И тут я не выдержал, сидя верхом на Кокорине, обложил обоих так многоэтажно, что они рты разинули, не рискуя слово вставить. Если опустить мат, я говорил о том, что мелкий говнюк вынужден успокаивать двух великовозрастных дебилов, которые попутали берега. Помолчав немного и дав им время на осознание, я сказал спокойно:
— Саня, попустись. Давай без глупостей, да? — И поднялся.
Кокорин вскочил, как на пружинах, уставился на Денисова, и его аж перекосило от ненависти.
— Мужики, это несерьезно, — сказал я. — Давайте мы вернемся в Москву, и вы дома силой богатырской померяетесь. Здесь — не надо. Здесь у нас общий враг, а он только чего-то эдакого и ждет.
— А ты вообще заткнись, сопляк, — вызверился на меня Кокорин, в то время как Денисов был спокоен.
Я проигнорировал оскорбление и обратился к Денисову:
— Игорь, представь, что Марокко тебя так с поля утащил — за шкирку, как щенка. Как бы ты себя повел?
На лице капитана команды недоумение сменилось возмущением.

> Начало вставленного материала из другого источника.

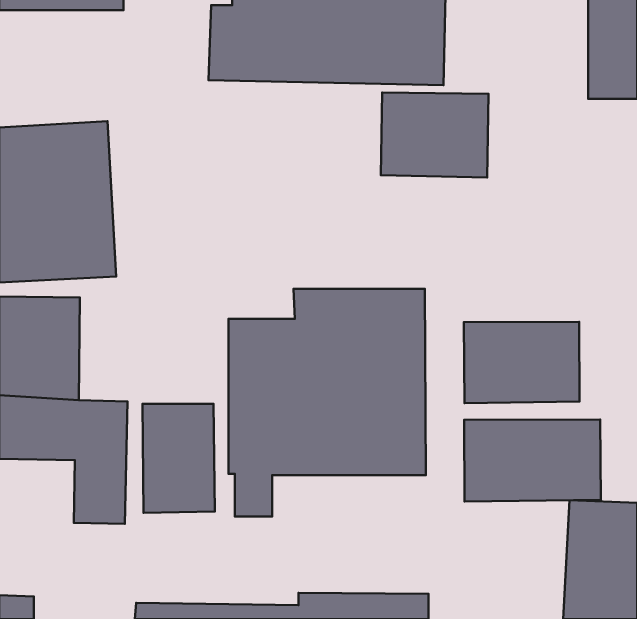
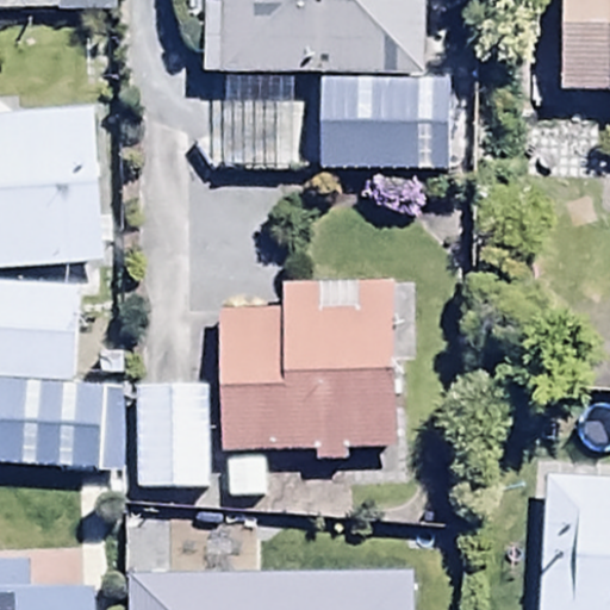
building: [464,322,580,403] -> none
building: [464,419,601,502] -> none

— Это другое! Я бы ему врезал.
— Да нет, «это другое» называется двойными стандартами. Например, Марокко уверился, что ты неоправданно рискнул, и распустил руки. Вот и ты так же сделал. А Саня руки в ответ не распустил, не опозорил Союз. Вот честно, не уверен, что я сдержался бы. Так что молодец в этой ситуации он.
На Кокорина я не смотрел, но буквально видел, как растет шкала репутации с ним, и продолжил:
— Саня честно рискнул, и у него не получилось. Команда так же честно не рисковала, и тоже не получилось. Короче, Игорь, ты неправ. Знаю, нужно мужество, чтобы признавать свои ошибки. Это сложно. А ты, Саня, неправ, что сюда пришел. И вообще тебе бухать нельзя, потому что планка падает.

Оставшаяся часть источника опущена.